In no case (i) is the indemnification provided by an indemnifying party to be deemed to
protect against any liability the indemnified party would otherwise be subject to by reason
of willful misfeasance, bad faith or gross negligence in the performance of its duties or by
reason of its reckless disregard of its obligations and duties under this Agreement, or (ii) is
the indemnifying party to be liable under this Section with respect to any claim made
against any indemnified party unless the indemnified party notifies the indemnifying party
in writing of the claim within a reasonable time after the summons or other first written
notification giving information of the nature of the claim shall have been served upon the
indemnified party (or after the indemnified party shall have received notice of service on
any designated agent).
Failure to notify the indemnifying party of any claim shall not relieve the indemnifying
party from any liability that it may have to the indemnified party against whom such action
is brought, on account of this Section, unless failure or delay to so notify the indemnifying
party prejudices the indemnifying party’s ability to defend against such claim. The
indemnifying party shall be entitled to participate at its own expense in the defense or, if it
so elects, to assume the defense of any suit brought to enforce the claim, but if the
indemnifying party elects to assume the defense, the defense shall be conducted by counsel
chosen by it and satisfactory to the indemnified party. In the event that indemnifying party
elects to assume the defense of any suit and retain counsel, the indemnified party shall bear
the fees and expenses of any additional counsel retained by them. If the indemnifying party
does not elect to assume the defense of any suit, it will reimburse the indemnified party for
the reasonable fees and expenses of any counsel retained by them. The indemnifying party
agrees to notify the indemnified party promptly of the commencement of any litigation or
proceedings against it or any of its officers or directors in connection with the purchase or
redemption of any of the Creation Units or the Shares.

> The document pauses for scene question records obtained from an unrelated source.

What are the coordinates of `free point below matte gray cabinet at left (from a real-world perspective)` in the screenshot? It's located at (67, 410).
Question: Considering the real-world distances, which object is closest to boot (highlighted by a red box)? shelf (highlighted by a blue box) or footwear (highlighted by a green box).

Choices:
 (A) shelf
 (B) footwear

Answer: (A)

(c)No indemnified party shall settle any claim against it for which it intends to
seek indemnification from the indemnifying party, under the terms of section 6(a) or 6(b)
above, without prior written notice to and consent from the indemnifying party, which
consent shall not be unreasonably withheld. No indemnified or indemnifying party shall
settle any claim unless the settlement contains a full release of liability with respect to the
other party in respect of such action. This section 6 shall survive the termination of this
Agreement.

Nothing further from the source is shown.